### [Task goal]
The records are to be repeated exactly, and any images in them are to be dropped.
=== Section Start ===
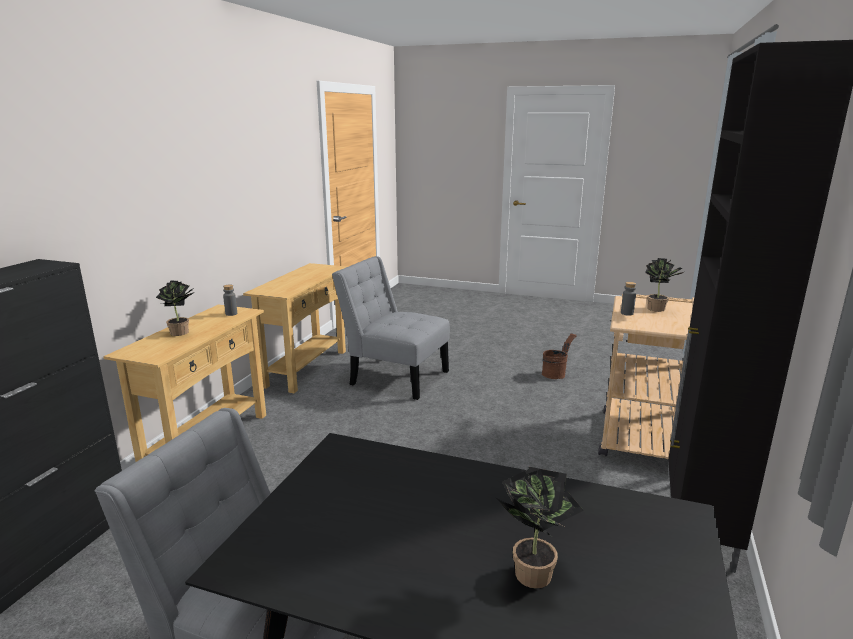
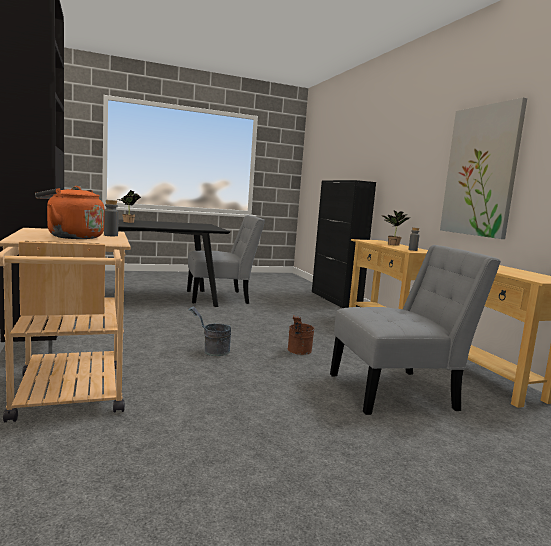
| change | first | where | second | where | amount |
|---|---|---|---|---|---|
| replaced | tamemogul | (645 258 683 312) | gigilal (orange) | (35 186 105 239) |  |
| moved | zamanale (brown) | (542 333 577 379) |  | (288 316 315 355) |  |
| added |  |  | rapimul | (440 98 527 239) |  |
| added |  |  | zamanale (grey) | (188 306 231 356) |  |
=== Section End ===
### [Solution to the problem]
| change | first | where | second | where | amount |
|---|---|---|---|---|---|
| replaced | tamemogul | (645 258 683 312) | gigilal (orange) | (35 186 105 239) |  |
| moved | zamanale (brown) | (542 333 577 379) |  | (288 316 315 355) |  |
| added |  |  | rapimul | (440 98 527 239) |  |
| added |  |  | zamanale (grey) | (188 306 231 356) |  |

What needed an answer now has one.